Alcune decisioni hanno aggiunto la seguente precisazione: la concorrenza parassitaria non necessariamente è
diacronica, può essere anche sincronica. Nella maggior parte dei casi la concorrenza parassitaria è diacronica
(c’è una successione nel tempo di vari atti imitativi, appena il concorrente assume una certa iniziativa l’altro
la replica nel corso del tempo), ma ci sono stati casi in cui si è avuta una concorrenza parassitaria sincronica
(nello stesso momento di tempo, il concorrente aveva già posto in essere una serie di iniziative o aveva già
allestito un certo catalogo con una pluralità di prodotti e ad un certo punto il concorrente parassita ha copiato
tutto in blocco); in questo caso non c’è stato l’elemento del cammino nel corso del tempo, ma un atto di
replica in blocco in un certo momento di tutto quanto il concorrente aveva fatto fino a quel momento.
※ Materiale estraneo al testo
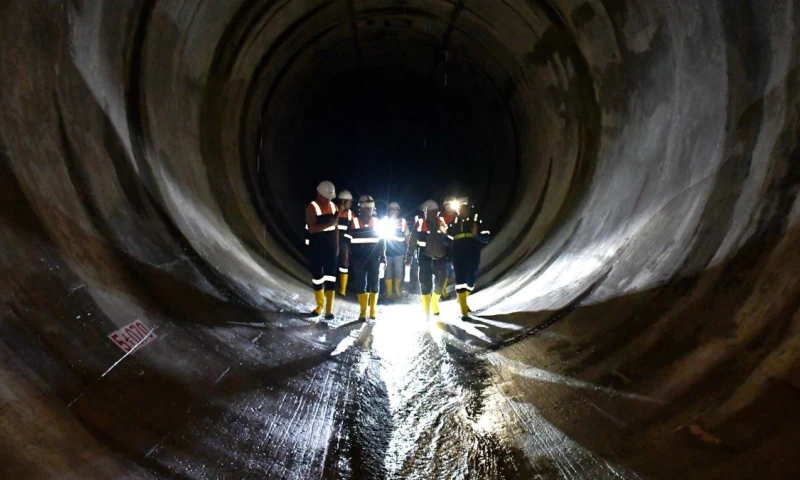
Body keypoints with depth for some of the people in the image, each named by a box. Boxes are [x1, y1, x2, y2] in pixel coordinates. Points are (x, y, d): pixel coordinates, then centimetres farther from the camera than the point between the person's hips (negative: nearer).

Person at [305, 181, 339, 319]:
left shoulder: (333, 206, 6)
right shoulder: (312, 207, -9)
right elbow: (311, 228, -20)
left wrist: (337, 245, 10)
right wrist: (329, 224, -28)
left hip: (330, 248, 3)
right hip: (316, 248, -3)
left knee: (330, 277, -1)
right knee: (317, 277, 7)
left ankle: (329, 309, 1)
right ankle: (320, 305, 26)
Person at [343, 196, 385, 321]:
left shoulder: (377, 222, 4)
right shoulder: (354, 222, -2)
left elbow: (381, 239, 10)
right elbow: (347, 241, 0)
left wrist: (383, 255, 6)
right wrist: (346, 256, -4)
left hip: (374, 258, 2)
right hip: (359, 259, -2)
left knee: (374, 284, 7)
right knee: (361, 285, 1)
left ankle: (373, 310, 18)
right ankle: (363, 311, 8)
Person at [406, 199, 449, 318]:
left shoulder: (442, 223, 0)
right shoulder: (420, 224, -7)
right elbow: (412, 242, -4)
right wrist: (408, 258, -6)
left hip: (440, 259, 3)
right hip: (425, 259, -3)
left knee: (439, 284, 11)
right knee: (425, 285, -7)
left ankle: (434, 305, 38)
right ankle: (426, 313, -2)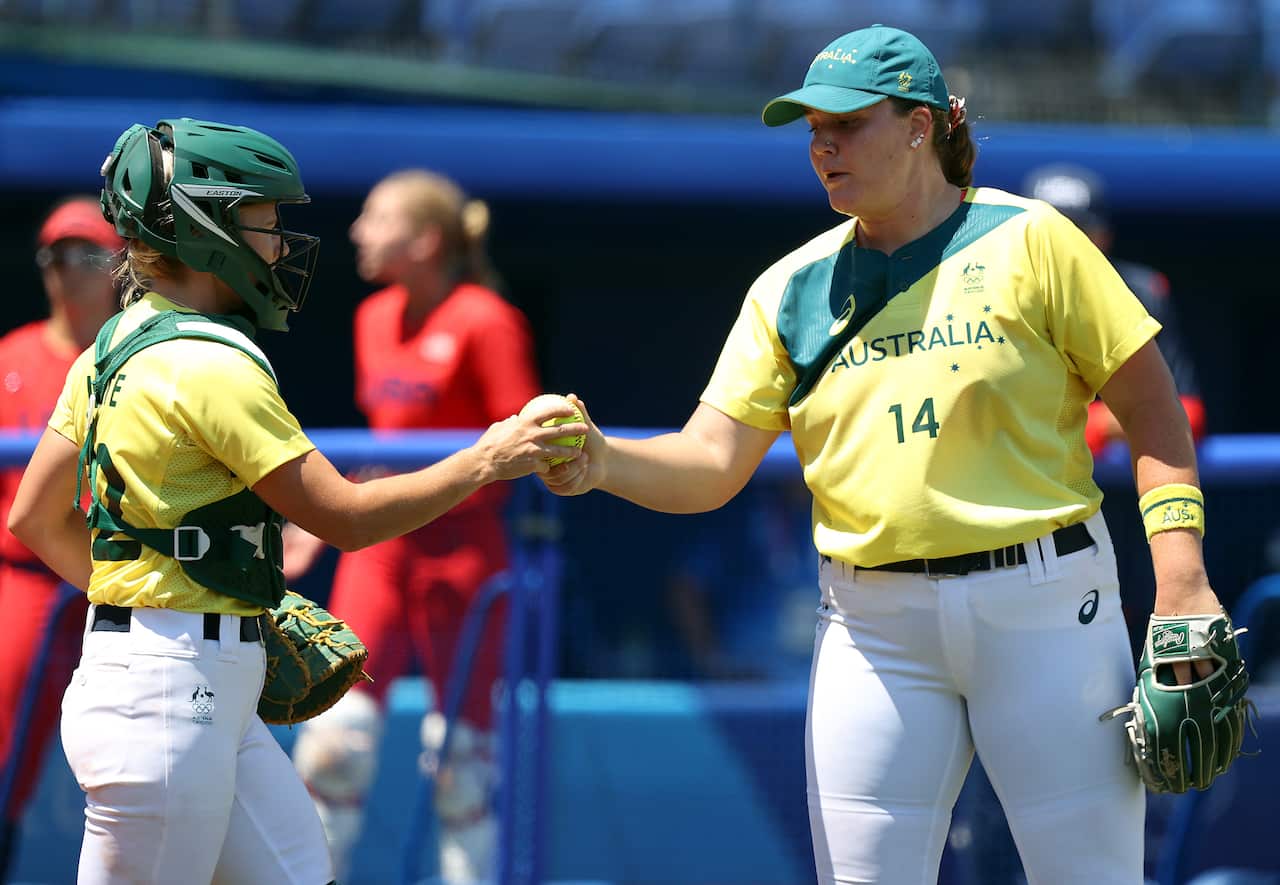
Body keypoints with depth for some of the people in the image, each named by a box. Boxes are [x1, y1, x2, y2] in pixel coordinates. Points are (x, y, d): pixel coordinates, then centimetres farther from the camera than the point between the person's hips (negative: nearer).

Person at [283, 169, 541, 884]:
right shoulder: (375, 319, 12)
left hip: (462, 549, -6)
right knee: (337, 729, -3)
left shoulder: (484, 323, -10)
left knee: (462, 744, 0)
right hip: (381, 547, 6)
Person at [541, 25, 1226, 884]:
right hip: (874, 625, 3)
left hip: (1042, 607, -3)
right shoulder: (791, 289, 8)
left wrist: (1182, 580, -11)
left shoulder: (1027, 241, -1)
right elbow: (711, 462, 3)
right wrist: (604, 461, -18)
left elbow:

Anche
questo tipo di concorrenza parassitaria è stata ritenuta illecita dalla giurisprudenza perché atto di concorrenza
sleale.

N.B. Tutte le ipotesi riconducibili al n. 3 sono ipotesi non esplicitamente iscritte nella legge ma tipizzate
perché la giurisprudenza ormai le ha messe a fuoco, le ha individuate nelle loro caratteristiche e ha anche
individuato i criteri per stabilire quando queste condotte siano scorrette e da censurare. Il criterio di fondo va
sempre ricordato nel n. 3 dell’articolo 2598: una condotta che si connota di scorrettezza e di slealtà è idonea
a danneggiare e a procurare un danno concorrenziale al concorrente. La clausola generale resta aperta per
cui, se al di fuori di queste fattispecie tipizzate si dovesse verificare una condotta che è professionalmente
scorretta nei rapporti tra imprenditori e danneggia un’altra azienda, in base alla clausola generale quella
condotta deve essere qualificata come atto di concorrenza sleale e sanzionata nei modi visti.